Dann spricht Tanç an, was den Film wohl so beliebt macht. Die „catchy“ Inszenierung Kayas, die eindeutig seine Handschrift trägt und der wohl zuträglich ist, dass er Werbe- und Musikvideos dreht. Er selbst wollte seinen Film „bigger-than-life“ wirken lassen und nutzte dazu unter anderem Weitwinkelkameras in den Interviews, um neben den Talking-Heads auch deren Umgebung zu zeigen und auf diese Weise viele Bilder für die Zuschauer:innen bereitzustellen. Er bemerkt außerdem, dass es sich um einen Essayfilm handelt, der die Kollektivgeschichte aus seinem subjektiven Blick erzählt.

Tanç betont noch einmal, wie dankbar sie für den Film ist, da er auch einen Teil ihrer Geschichte zeigt, den sie nie teilen konnte und der für die Mehrheitsgesellschaft immer noch unsichtbar ist. In ihrer spürbaren Euphorie reißt sie die Diskussion aber etwas an sich und lässt zunächst wenig Platz für die Fragen und Anmerkungen der Zuschauer:innen. Erst nach einer Intervention des Regisseurs kommen Meldungen aus dem Publikum. Und hier wird schnell deutlich, dass auch dieses dankbar für den Film ist, da es zum großen Teil die Mehrheitsgesellschaft widerspiegelt, die keine Ahnung von der migrantischen Musikkultur hatte und nun endlich einen Einblick bekam.

Eine Zuschauerin lobt, wie mühelos der Film es schafft, zwischen Türkisch und Deutsch, in der gesprochenen Sprache wie in den Untertiteln, zu rotieren. Kaya erklärt dazu, dass er es seinen Protagonist:innen überlassen hat, in welcher Sprache sie sprechen wollen. Er merkt außerdem an, dass am Anfang des Films viel Türkisch und im weiteren Verlauf immer mehr Deutsch gesprochen wird, was seiner Meinung nach auch die Entwicklung der Generationen der Deutsch-Türken widerspiegelt.

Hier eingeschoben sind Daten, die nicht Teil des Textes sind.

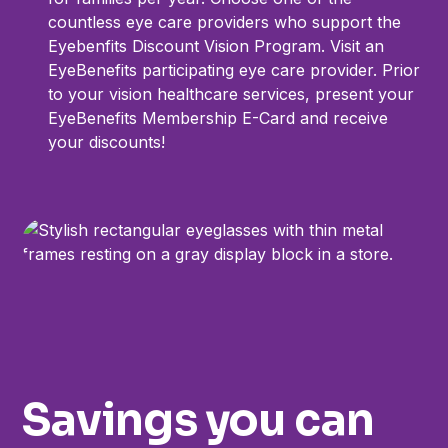
countless eye care providers who support the
Eyebenfits Discount Vision Program. Visit an
EyeBenefits participating eye care provider. Prior
to your vision healthcare services, present your
EyeBenefits Membership E-Card and receive
your discounts!
Savings you can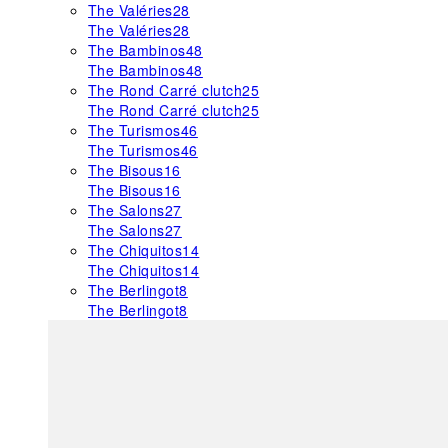
The Valéries
28
The Valéries
28
The Bambinos
48
The Bambinos
48
The Rond Carré clutch
25
The Rond Carré clutch
25
The Turismos
46
The Turismos
46
The Bisous
16
The Bisous
16
The Salons
27
The Salons
27
The Chiquitos
14
The Chiquitos
14
The Berlingot
8
The Berlingot
8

Mit „Ey, die haben doch auch GEZ bezahlt, verdammte Scheiße“ bringt ein Zuschauer seinen Unmut darüber zum Ausdruck, dass die Migrant:innen nicht nur mit Ihrer Musik so wenig in den deutschen Medien vorkamen.

Auf die Frage, warum der Film dort endet, wo er endet, antwortet Kaya, dass er dort aufhören wollte, wo das Internet anfängt. Mit der Möglichkeit von YouTube und Ähnlichem wären die Schranken für die Sichtbarkeit von migrantischen Künstler:innen deutlich gefallen.

Zum Ende redet Kaya noch einmal euphorisch über die Arbeit mit dem Archiv und darüber, was es nicht in den Film geschafft hat. So hat er einen Abschnitt über politische kurdische Musik ausgelassen, da er selbst nicht mit dem Thema vertraut ist und sich dieses nicht aneignen wollte. Das Publikum entlässt den Filmemacher mit ebenso viel Applaus, wie es ihn empfangen hat. Auch nach einer Stunde Redebeiträgen ist wenig von der Begeisterung für Aşk, Mark ve Ölüm verloren gegangen.